Drop leading-punctuation short-query trigrams. Nice idea, but current implementation is broken (competes with non-punctuation short query trigrams).

Could you elaborate how this is broken? We should probably fix it instead of removing it. __ not matching __some_macro sounds like a regression.

unittests/clangd/DexTests.cpp
399

nit: remove?

sammccall marked an inline comment as done.Oct 4 2018, 4:16 AM

TL;DR: i'm no longer convinced of my conclusions for short-query, look at the proposal below.

Generate more short-query trigrams, e.g. "AbcDefGhi" now yields "d" and "ag".

I am concerned about the impact on the size of posting lists (we can measure) and retrieval quality by adding more incomplete trigrams.

There is indeed an impact here. Before: 22309480, After: 22531144.
About 1/3 of this is posting lists, so 1% to overall, 3% on posting lists.
I haven't measured quality (don't have a good way to do that for dex currently).

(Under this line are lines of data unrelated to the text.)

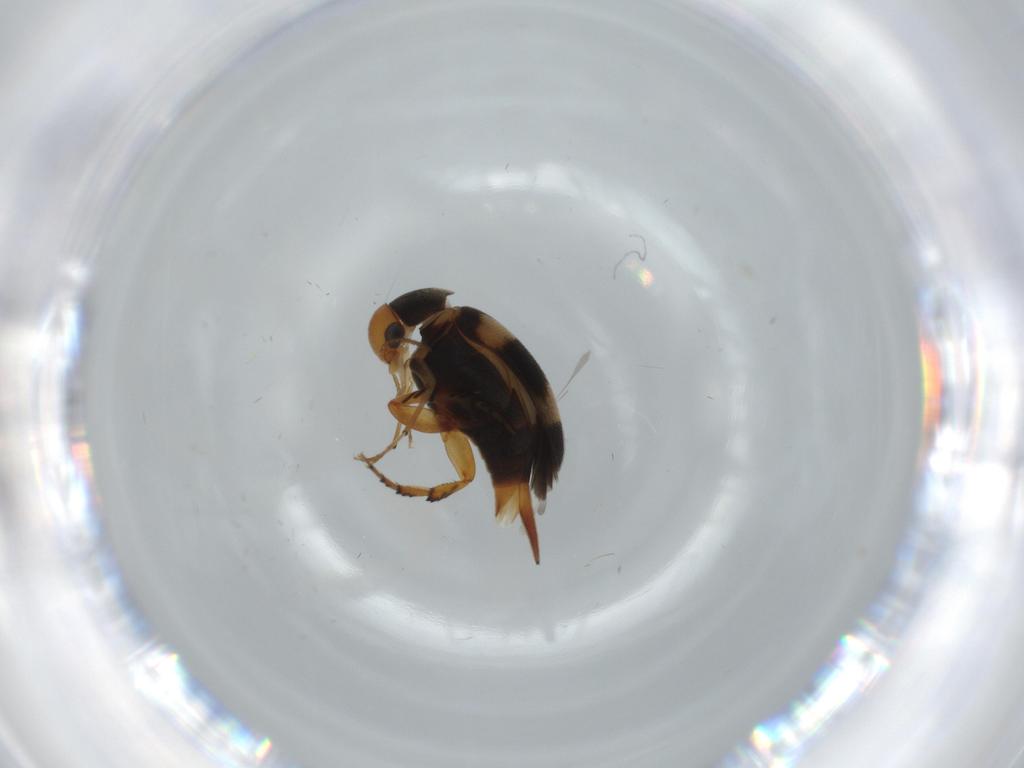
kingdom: Animalia
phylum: Arthropoda
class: Insecta
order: Coleoptera
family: Mordellidae
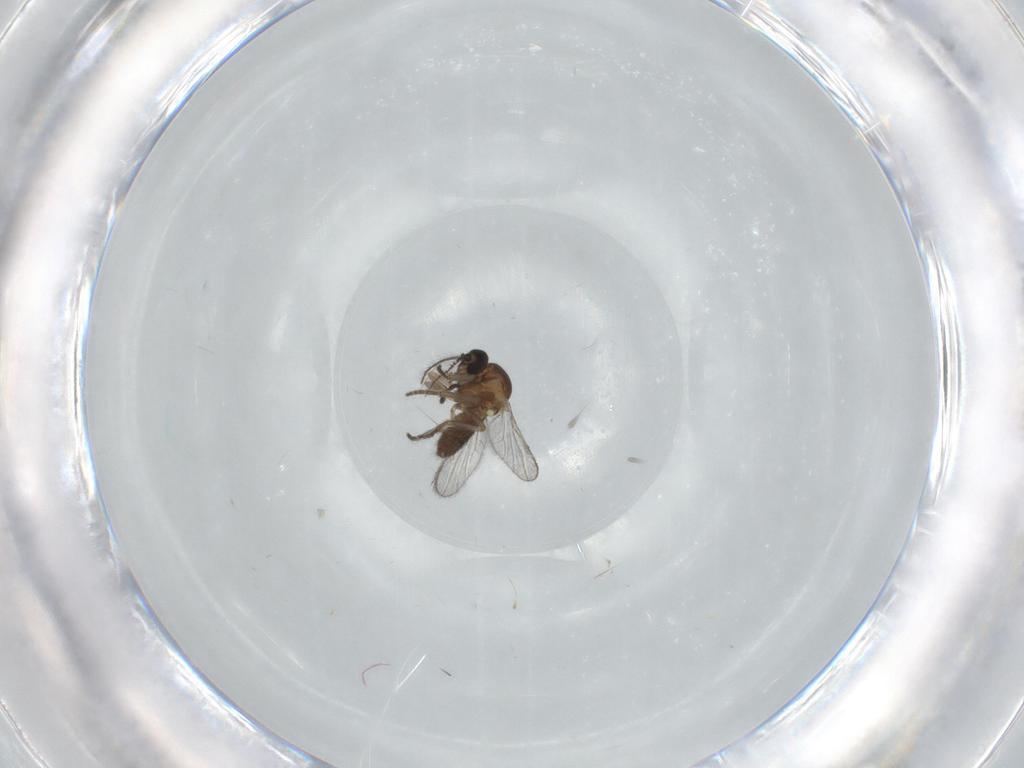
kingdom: Animalia
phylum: Arthropoda
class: Insecta
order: Diptera
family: Cecidomyiidae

It's true that the new results we're admitting are probably worse as they don't start with the right letter.

This is effectively required by LSP, having "ag" not match but "agh" match will lead to glitches due to client-side filtering.

It seems hard to make index behave the same as LSP clients, considering all the ranking signals we have; there can be other reasons that cause having "ag" not match but "agh" match.

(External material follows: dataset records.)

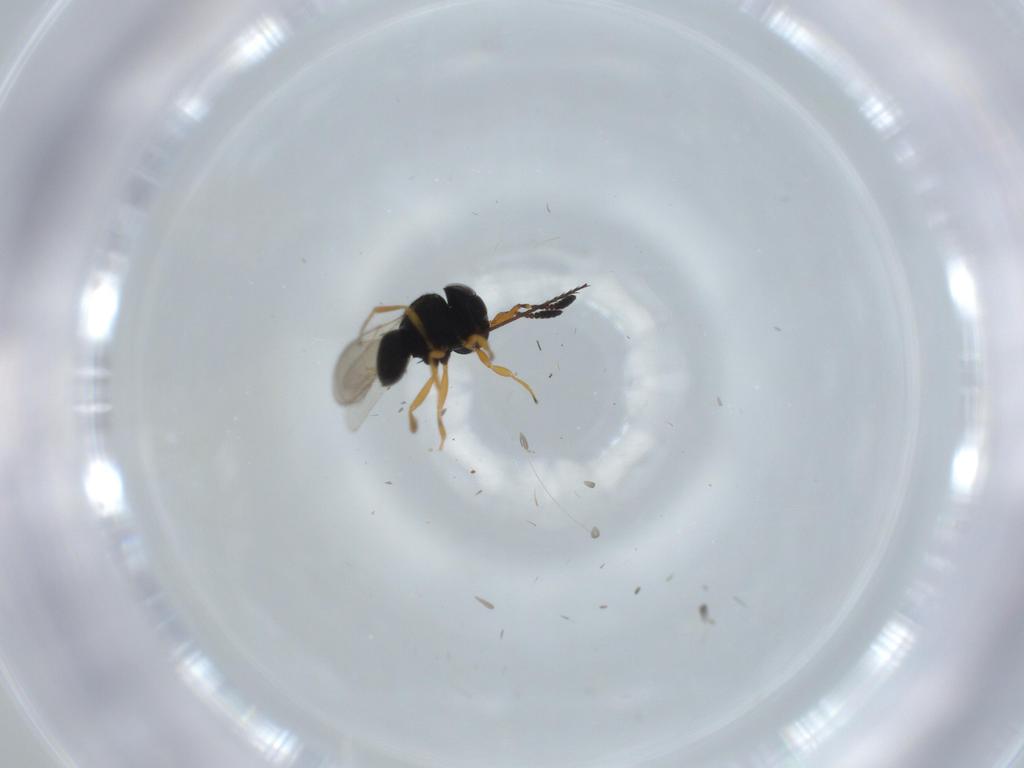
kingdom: Animalia
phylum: Arthropoda
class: Insecta
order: Hymenoptera
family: Scelionidae
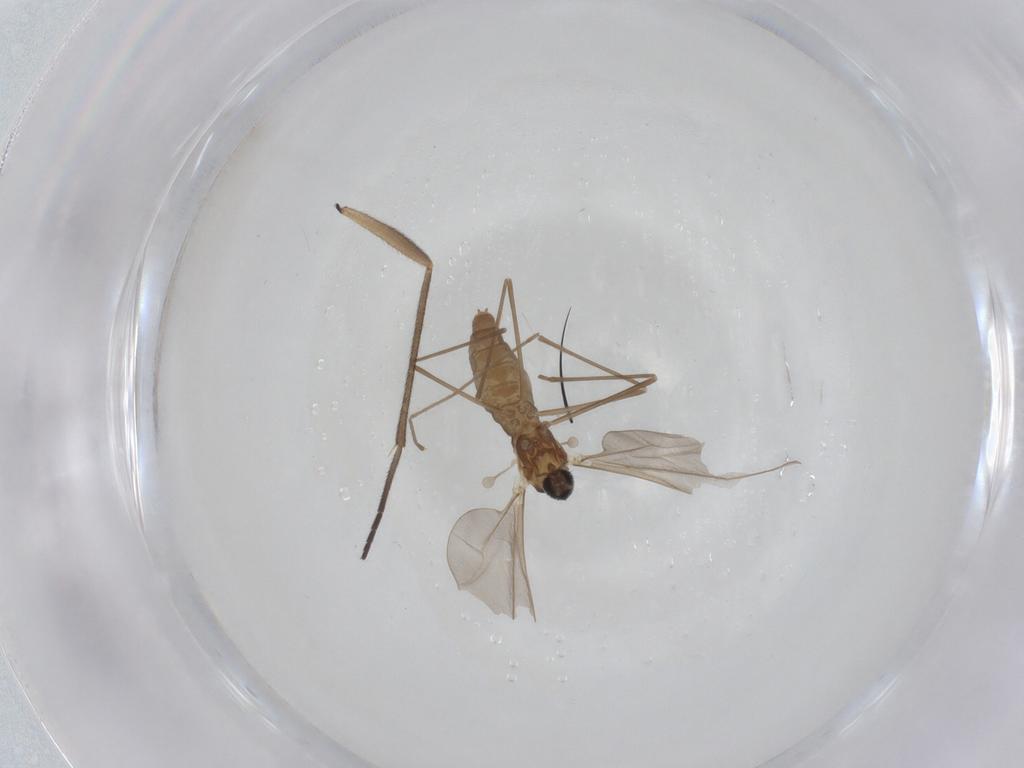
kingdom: Animalia
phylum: Arthropoda
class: Insecta
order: Diptera
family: Cecidomyiidae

No, there's only one such reason: we truncated the result list (the symbol matched, but it wasn't one of the best N).
This reason is accounted for by LSP: client-side filtering only occurs when there was no truncation.

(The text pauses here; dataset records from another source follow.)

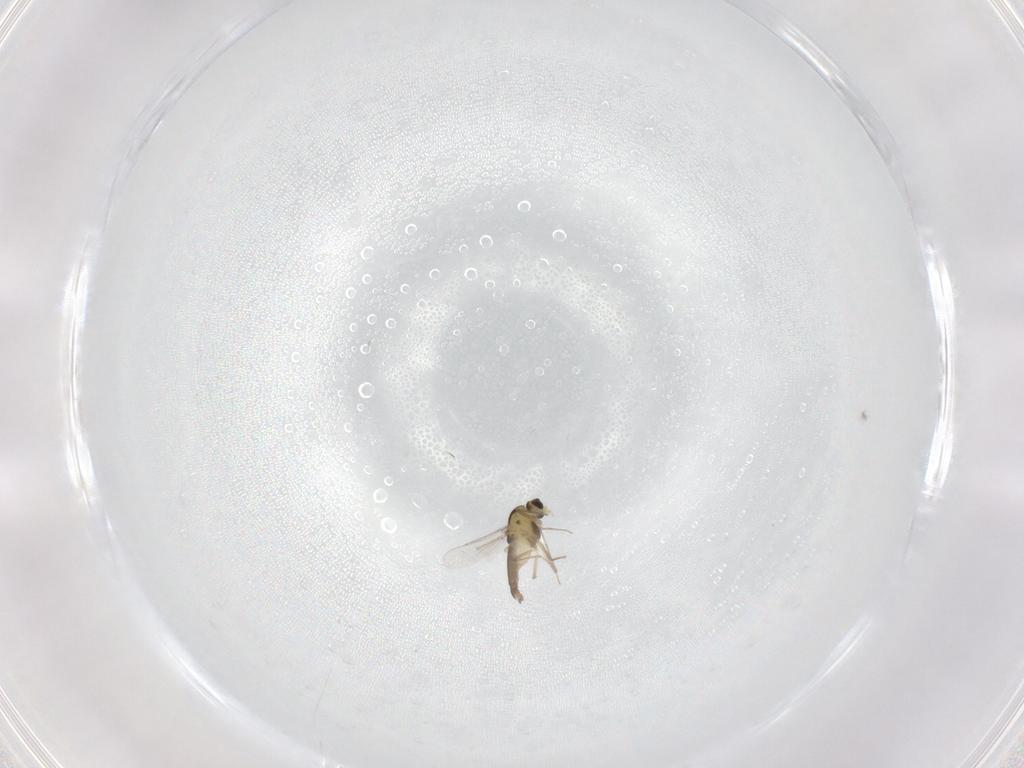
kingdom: Animalia
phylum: Arthropoda
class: Insecta
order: Diptera
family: Chironomidae
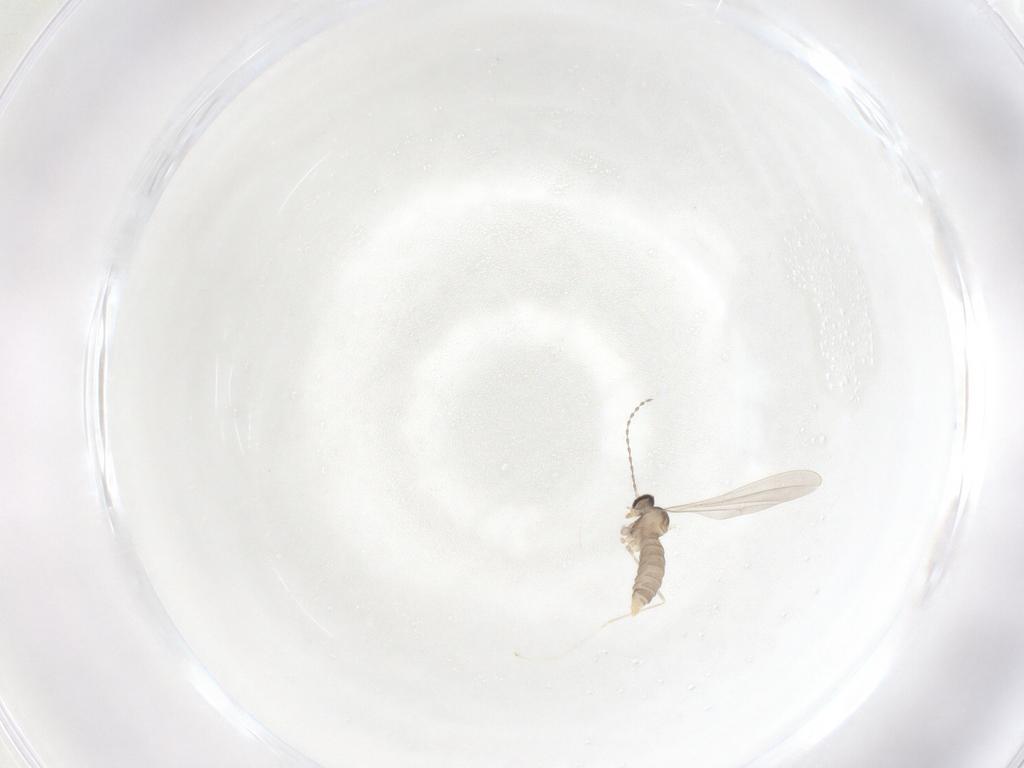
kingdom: Animalia
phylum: Arthropoda
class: Insecta
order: Diptera
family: Cecidomyiidae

And it seems reasonable to assume that you would get better symbols as you type more characters (i.e. stronger relevance signal).

The problem is LSP clients are free to assume that the result list is complete (unless marked as incomplete) and therefore will never retrieve the better symbols.

Drop leading-punctuation short-query trigrams. Nice idea, but current implementation is broken (competes with non-punctuation short query trigrams).

Could you elaborate how this is broken? We should probably fix it instead of removing it. __ not matching __some_macro sounds like a regression.

fuzzyFind considers _ptr to match unique_ptr, so it needs to consider _ to match it too.

We will still match __some_macro, but the posting lists will match ~everything and then postfilter. It may make sense to do optimizations or tweak overall trigram generation for this case, but the way it's currently done seems unprincipled and a little broken.


OK, so after some thought on the tradeoffs here, what about this alternative design:

  • for query length <3, we support really restrictive matches: exact prefix, or first char + next head char. We
  • we get around the LSP restrictions by always marking such result sets as incomplete
sammccall updated this revision to Diff 168280.Oct 4 2018, 6:04 AM

Use similar but better-defined rules for short trigram matches.
Modify Dex to account for the matches not being exhaustive.

Unfortunately the test needs D52796, which depends on this patch.

ioeric accepted this revision.Oct 4 2018, 6:54 AM

The problem is LSP clients are free to assume that the result list is complete (unless marked as incomplete) and therefore will never retrieve the better symbols.

Good point. Thanks for the explanation!

clangd/index/dex/Dex.cpp
222

should this still be a vlog?

clangd/index/dex/Trigram.h
47

is b still generated?

This revision is now accepted and ready to land.Oct 4 2018, 6:54 AM
This revision was automatically updated to reflect the committed changes.
sammccall marked 2 inline comments as done.